Answer
$\dfrac{4+18t^2}{\sqrt{4+9t^2}},\dfrac{6t^2}{\sqrt{4+9t^2}}$
Work Step by Step
Formula to calculate the tangential acceleration component is:
$a_T=\dfrac{r'(t) \cdot r''(t)}{|r'(t)|}$ ....(1)
and
Formula to calculate the normal acceleration component is:
$a_N=\dfrac{r'(t) \times r''(t)}{|r'(t)|}$ ....(2)

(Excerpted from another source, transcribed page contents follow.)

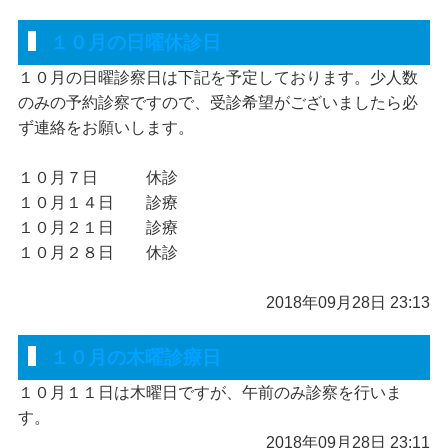
１０月の日曜休診日
１０月の日曜診察日は下記を予定しております。少人数
のみの予約診察ですので、受診希望がございましたら必
ず連絡をお願いします。
１０月７日 休診
１０月１４日 診療
１０月２１日 診療
１０月２８日 休診
2018年09月28日 23:13
１０月の木曜診療日
１０月１１日は木曜日ですが、午前のみ診察を行いま
す。
2018年09月28日 23:11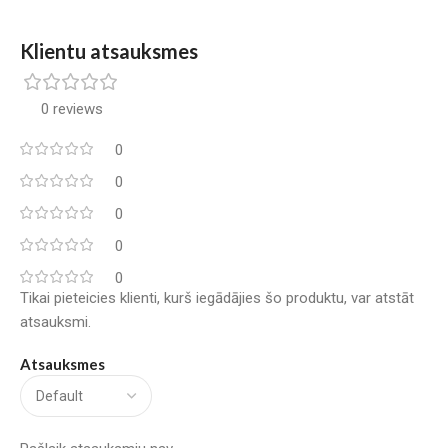
Klientu atsauksmes
0 reviews
0
0
0
0
0
Tikai pieteicies klienti, kurš iegādājies šo produktu, var atstāt
atsauksmi.
Atsauksmes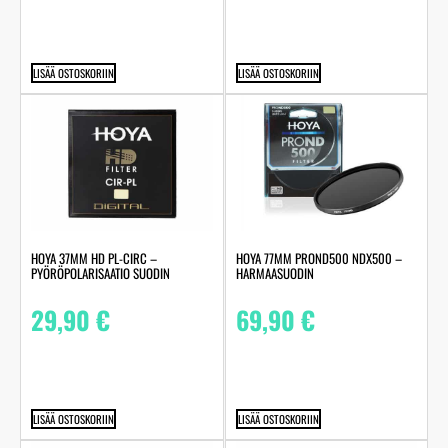
LISÄÄ OSTOSKORIIN
LISÄÄ OSTOSKORIIN
HOYA 37MM HD PL-CIRC –
HOYA 77MM PROND500 NDX500 –
PYÖRÖPOLARISAATIO SUODIN
HARMAASUODIN
29,90
€
69,90
€
LISÄÄ OSTOSKORIIN
LISÄÄ OSTOSKORIIN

Thus, $r'(t)= 2ti+3t^2 j$ and $r''(t)=2i+6tj$
$|r'(t)|=\sqrt{(2t)^2+(3t^2)}=t\sqrt{4+9t^2}$
$r'(t) \cdot r''(t)=[2ti+3t^2 j] \cdot [2i+6tj]=4+18t^2$
and
$r'(t) \times r''(t)=[2ti+3t^2 j] \times [2i+6tj]=6t^2 k$
From equation (1), we have
$a_T=\dfrac{r'(t) \cdot r''(t)}{|r'(t)|}=\dfrac{4+18t^2}{\sqrt{4+9t^2}}$
From equation (2), we have
$a_N=\dfrac{|r'(t) \times r''(t)|}{|r'(t)|}=\dfrac{6t^2}{\sqrt{4+9t^2}}$